# Hammer attacker in SD was an Uber driver



## DriverX (Aug 5, 2015)

http://www.10news.com/news/man-arrested-in-connection-with-brutal-north-park-hammer-attack-011717


----------



## jonnyplastic (Feb 11, 2016)

Brings new meaning to Hammer Time.


----------



## tohunt4me (Nov 23, 2015)

jonnyplastic said:


> Brings new meaning to Hammer Time.


" Can't touch this " !



DriverX said:


> http://www.10news.com/news/man-arrested-in-connection-with-brutal-north-park-hammer-attack-011717


----------



## Jufkii (Sep 17, 2015)

So does Uber and CheckR get a pass for now as the attacker may not have had a previous criminal record? Or did Uber and their "industry Leading " background check company let another slip through the cracks and drop the ball yet again? Does  either really care ?


----------



## MSUGrad9902 (Jun 8, 2016)

Is any background check capable of predicting future activity?


----------



## uberdriverfornow (Jan 10, 2016)

Nowhere in that article does it state he was an Uber driver.

But so what if he was.

Do we need to know if everyone that commits a crime is an Uber driver ? 

Does driving for Uber make you predisposed to committing random crimes in the future ?

What about if he had a Sam's club card ?

What about if he ate Cheerios in the morning ?


----------



## SEAL Team 5 (Dec 19, 2015)

uberdriverfornow said:


> Do we need to know if everyone that commits a crime is an Uber driver ?

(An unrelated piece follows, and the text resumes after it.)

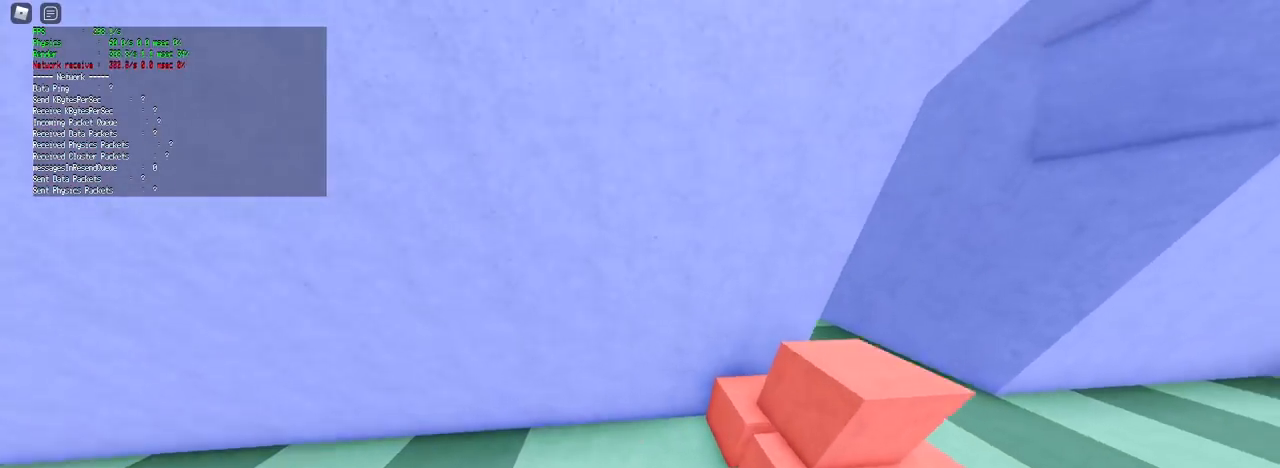
{"keys": [], "mouse": [], "events": [[84, "shift", "up"], [84, "space", "up"], [84, "w", "up"]]}
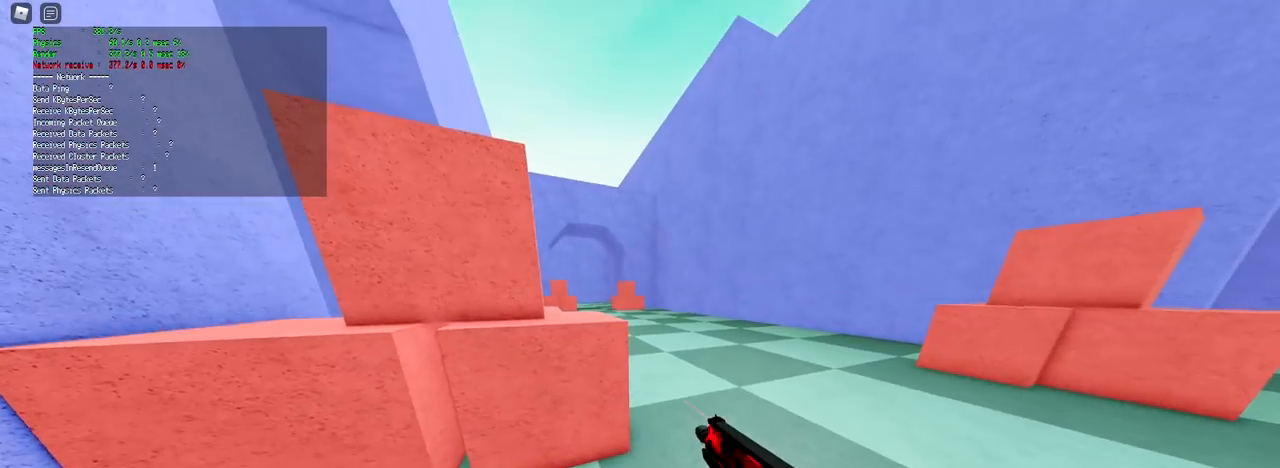
{"keys": ["d"], "mouse": [], "events": [[300, "d", "down"]]}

The odds heavily favor that. Most crimes are committed by minimum wage workers or the unemployed. 
On the next episode of Cops we'll hear the dispatcher say "white male, 6', 170#, brown hair, blue T-shirt, brown shorts and he's an Uber driver. Considered armed and dangerous."


----------



## dirtylee (Sep 2, 2015)

Dude had a pulse. Of course he was an Uber driver.


----------



## Kembolicous (May 31, 2016)

DriverX said:


> http://www.10news.com/news/man-arrested-in-connection-with-brutal-north-park-hammer-attack-011717


Maybe be was driven to it because he drove for uber, and being so frustrated by uber for too long, he snapped. I know I am not the sweet thing I used to be, my BS tolerance level is getting very low in the last few months. Being exposed to the riders that irritate you, and judge you unfairly, and uber corporate insanity of treating drivers like scum, he just couldn't take it anymore. Something's gotta give.


----------



## DriverX (Aug 5, 2015)

uberdriverfornow said:


> Nowhere in that article does it state he was an Uber driver.
> 
> But so what if he was.
> 
> ...


It was breaking news on TV, it happened the day before so they didn't have the latest online. look it up


----------



## ChortlingCrison (Mar 30, 2016)

So this disgruntled uber driver was driven to "hammer".


----------



## Strange Fruit (Aug 10, 2016)

Is it the same hammer guy who hammered his Uber passenger in 2014?


MSUGrad9902 said:


> Is any background check capable of predicting future activity?


In Philip K Dick's world, yes. You just need the right drugs.


----------



## Tedgey (Jan 29, 2016)

dirtylee said:


> Dude had a pulse. Of course he was an Uber driver.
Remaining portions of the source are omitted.